Americans for Farmers & Families spokesman Casey Guernsey said, “China dealt its latest blow to American agriculture today with threats of even more tariffs on the horizon. Following Canada’s tariffs on U.S. products earlier this week, America’s farmers and families are staring down a dark path with no signs of relief in sight.

“For those questioning whether or not retaliation hurts our workers, consumers and job creators, look no further than the front page of your local newspaper. In neighborhoods across the country, people are rightly sounding the alarm—not just for America’s food and agriculture, but for every sector of our economy.

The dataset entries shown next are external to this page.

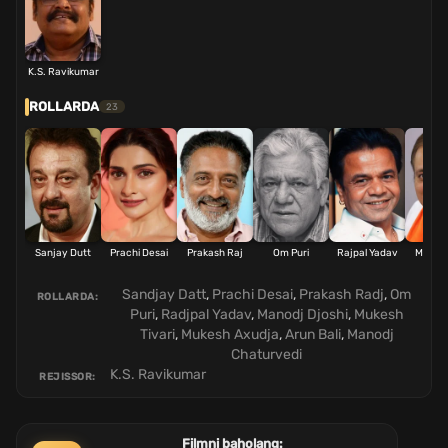
K.S. Ravikumar
ROLLARDA
23
Sanjay Dutt
Prachi Desai
Prakash Raj
Om Puri
Rajpal Yadav
Manoj 
Sandjay Datt
,
Prachi Desai
,
Prakash Radj
,
Om
ROLLARDA:
Puri
,
Radjpal Yadav
,
Manodj Djoshi
,
Mukesh
Tivari
,
Mukesh Axudja
,
Arun Bali
,
Manodj
Chaturvedi
K.S. Ravikumar
REJISSOR:
Filmni baholang: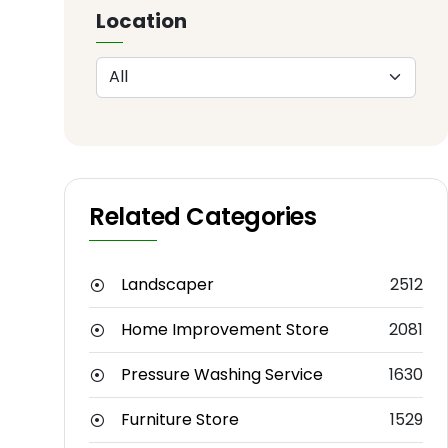
Location
Related Categories
Landscaper
2512
Home Improvement Store
2081
Pressure Washing Service
1630
Furniture Store
1529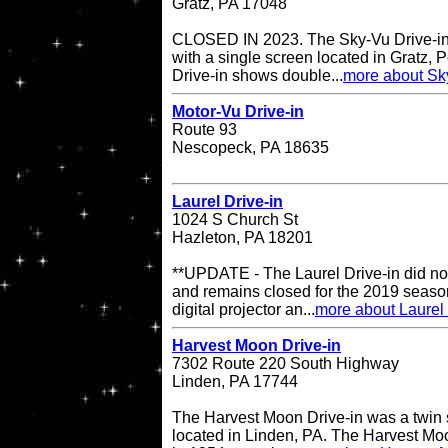
Gratz, PA 17048
CLOSED IN 2023. The Sky-Vu Drive-in T
with a single screen located in Gratz,
Drive-in shows double...
more about Sky
Motor-Vu Drive-in
Route 93
Nescopeck, PA 18635
Laurel Drive-in
1024 S Church St
Hazleton, PA 18201
**UPDATE - The Laurel Drive-in did no
and remains closed for the 2019 season
digital projector an...
more about Laurel 
Harvest Moon Drive-in
7302 Route 220 South Highway
Linden, PA 17744
The Harvest Moon Drive-in was a twin s
located in Linden, PA. The Harvest Moo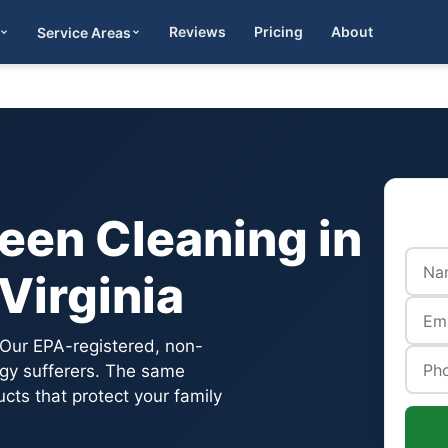
Reviews
Pricing
About
Service Areas
Get Quote
een Cleaning in
Virginia
 Our EPA-registered, non-
ergy sufferers. The same
ts that protect your family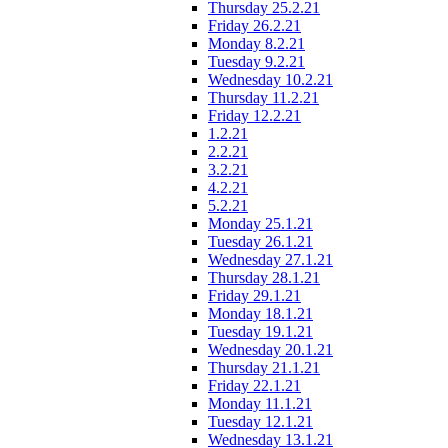
Thursday 25.2.21
Friday 26.2.21
Monday 8.2.21
Tuesday 9.2.21
Wednesday 10.2.21
Thursday 11.2.21
Friday 12.2.21
1.2.21
2.2.21
3.2.21
4.2.21
5.2.21
Monday 25.1.21
Tuesday 26.1.21
Wednesday 27.1.21
Thursday 28.1.21
Friday 29.1.21
Monday 18.1.21
Tuesday 19.1.21
Wednesday 20.1.21
Thursday 21.1.21
Friday 22.1.21
Monday 11.1.21
Tuesday 12.1.21
Wednesday 13.1.21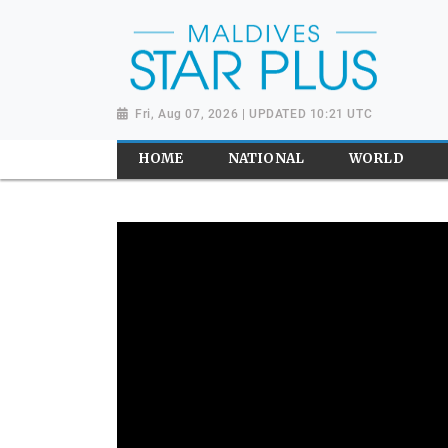
Fri, Aug 07, 2026 | UPDATED 10:21 UTC
HOME
NATIONAL
WORLD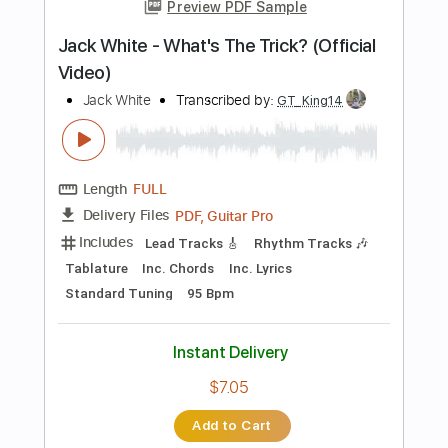
Tablature
Instant Delivery
$9.99
Add to Cart
Buy Now
more_vert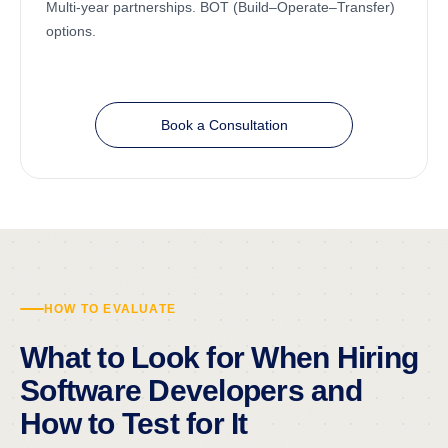
Multi-year partnerships. BOT (Build–Operate–Transfer)
options.
Book a Consultation
HOW TO EVALUATE
What to Look for When Hiring
Software Developers and
How to Test for It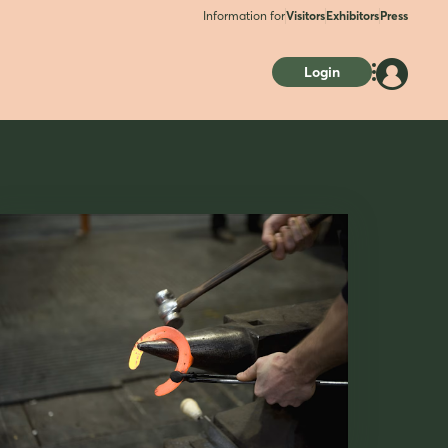
Information for
Visitors
Exhibitors
Press
Login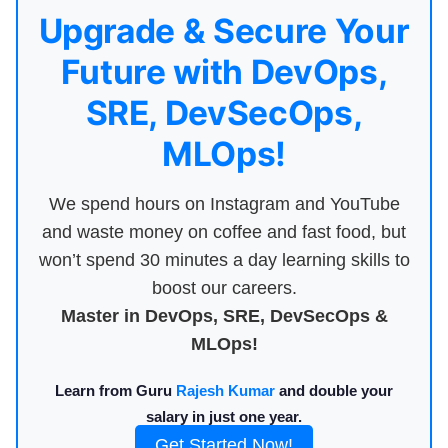
Upgrade & Secure Your
Future with DevOps,
SRE, DevSecOps,
MLOps!
We spend hours on Instagram and YouTube
and waste money on coffee and fast food, but
won’t spend 30 minutes a day learning skills to
boost our careers.
Master in DevOps, SRE, DevSecOps &
MLOps!
Learn from Guru
Rajesh Kumar
and double your
salary in just one year.
Get Started Now!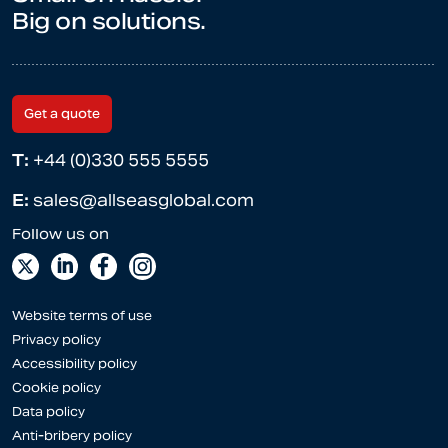
Big on solutions.
Get a quote
T:
+44 (0)330 555 5555
E:
sales@allseasglobal.com
Website terms of use
Privacy policy
Accessibility policy
Cookie policy
Data policy
Anti-bribery policy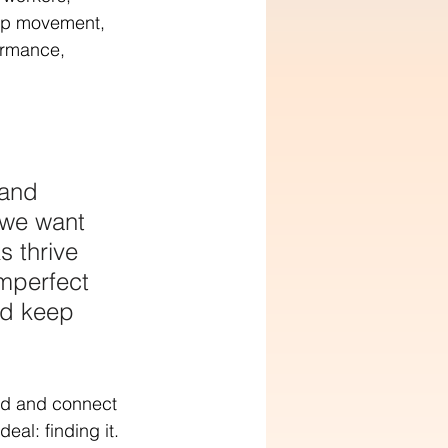
orp movement, 
ormance, 
 and 
 we want 
s thrive 
mperfect 
nd keep 
nd and connect 
eal: finding it. 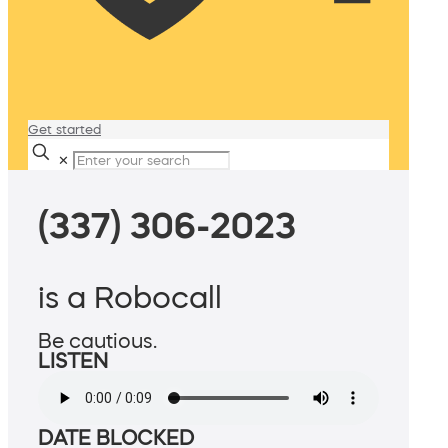
Get started
✕
(337) 306-2023
is a Robocall
Be cautious.
LISTEN
DATE BLOCKED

History has shown punitive tariffs only lead to fewer opportunities—opportunities we cannot afford to lose.

“With the lowest farm income in 16 years and our largest markets for agriculture products now reducing their imports and purchasing goods from our competitors, we are counting on the administration and Congress to reach a resolution on responsible trade policies – before we’re forced to shut down our operations for good.”

In a joint release, the National Association of Wheat Growers and U.S. Wheat Associates said, “From March to June over the past three years, Chinese flour milling companies and their importers purchased an average of about 20 million bushels of U.S. wheat, returning well over $145 million to American farm families and grain handlers. Not in 2018, however. Unable to accept the risk of escalating import prices, Chinese customers stopped making new purchases of U.S. wheat last March, after the Chinese government threaten a 25 percent import tariff on U.S. wheat in retaliation to the threat of U.S. tariffs on Chinese imports.

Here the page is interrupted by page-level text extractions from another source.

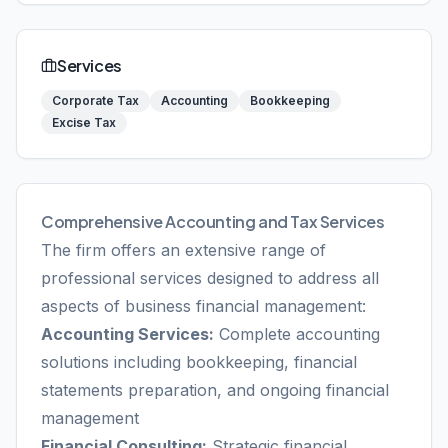
Services
Corporate Tax
Accounting
Bookkeeping
Excise Tax
Comprehensive Accounting and Tax Services
The firm offers an extensive range of
professional services designed to address all
aspects of business financial management:
Accounting Services:
Complete accounting
solutions including bookkeeping, financial
statements preparation, and ongoing financial
management
Financial Consulting:
Strategic financial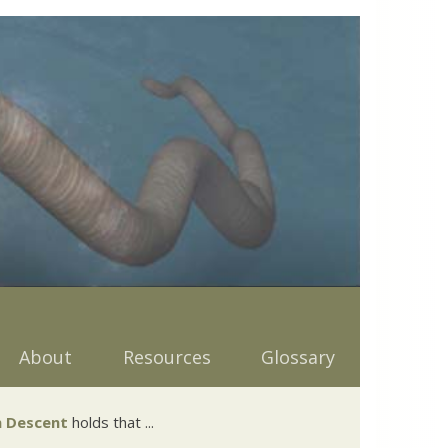
About
Resources
Glossary
 Descent
holds that ...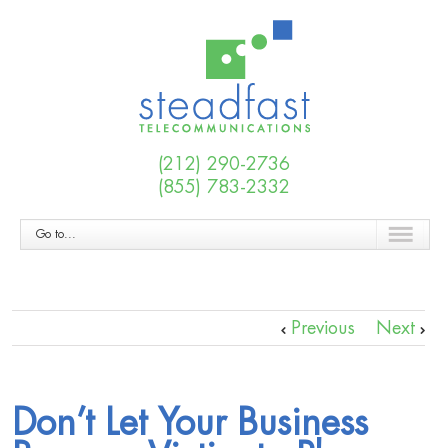
(212) 290-2736
(855) 783-2332
Go to...
Previous
Next
Don’t Let Your Business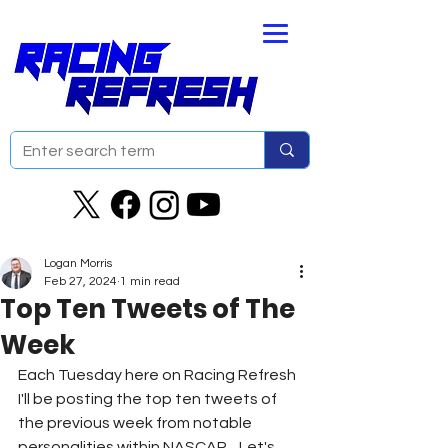
Logan Morris
Feb 27, 2024
1 min read
Top Ten Tweets of The
Week
Each Tuesday here on Racing Refresh 
I'll be posting the top ten tweets of 
the previous week from notable 
personalities within NASCAR.   Let's 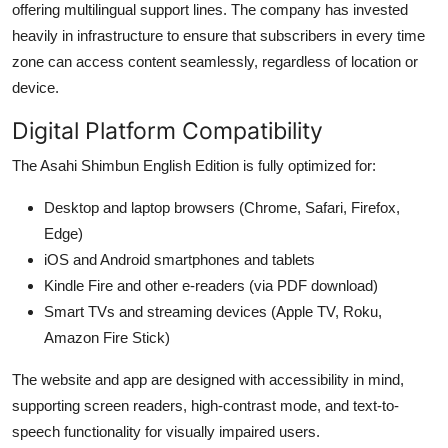
offering multilingual support lines. The company has invested
heavily in infrastructure to ensure that subscribers in every time
zone can access content seamlessly, regardless of location or
device.
Digital Platform Compatibility
The Asahi Shimbun English Edition is fully optimized for:
Desktop and laptop browsers (Chrome, Safari, Firefox,
Edge)
iOS and Android smartphones and tablets
Kindle Fire and other e-readers (via PDF download)
Smart TVs and streaming devices (Apple TV, Roku,
Amazon Fire Stick)
The website and app are designed with accessibility in mind,
supporting screen readers, high-contrast mode, and text-to-
speech functionality for visually impaired users.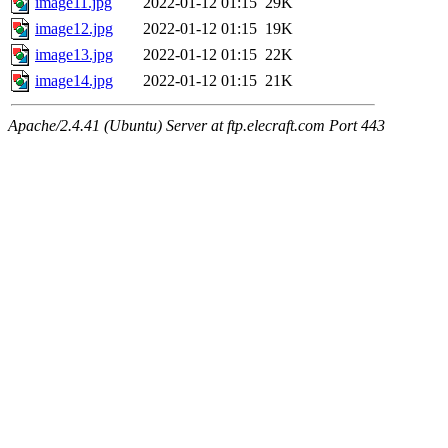
image11.jpg
2022-01-12 01:15
29K
image12.jpg
2022-01-12 01:15
19K
image13.jpg
2022-01-12 01:15
22K
image14.jpg
2022-01-12 01:15
21K
Apache/2.4.41 (Ubuntu) Server at ftp.elecraft.com Port 443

“Today, damage to the livelihood of America’s hard-working farm families is no longer just a threat. The exchange of punitive tariffs between Washington and Beijing today represents the next phase of what could be a long and difficult struggle that will likely inflict more pain before we reach an unknown resolution.

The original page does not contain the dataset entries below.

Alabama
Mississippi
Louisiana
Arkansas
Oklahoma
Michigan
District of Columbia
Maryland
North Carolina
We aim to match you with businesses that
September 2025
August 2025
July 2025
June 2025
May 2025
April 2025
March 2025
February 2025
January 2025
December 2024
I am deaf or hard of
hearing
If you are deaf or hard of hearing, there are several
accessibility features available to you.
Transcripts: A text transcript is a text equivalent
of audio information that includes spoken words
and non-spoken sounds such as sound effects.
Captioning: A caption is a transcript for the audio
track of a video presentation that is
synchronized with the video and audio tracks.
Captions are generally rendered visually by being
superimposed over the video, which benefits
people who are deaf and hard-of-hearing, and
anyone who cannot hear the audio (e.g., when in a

“U.S. Wheat Associates, the National Association of Wheat Growers, and the growers we represent reaffirm our position that unfair Chinese government policies create unnecessary trade distortions that hurt U.S. farmers and other industries. We urged the U.S. government to challenge China’s domestic price support and tariff rate quota compliance that led to cases disputing these policies within the World Trade Organization. These cases served notice to China and our trading partners that the United States was willing to lead a legitimate effort to enforce existing trade rules—by following those rules.

“China did not stop importing U.S. wheat in response to these cases, in part because Chinese demand for our high-quality wheat crops is rapidly growing. The unilateral decision to impose tariffs, however, has already had a direct, damaging effect on U.S. wheat growers.

“Wheat growers can only hope that the United States and China will stop trading salvos and we call on both governments to come to a resolution quickly. Farmers are eager to move past this dispute and start trading wheat and other agricultural products again soon.”

Senior field editor Larry Dreiling contributed to this report.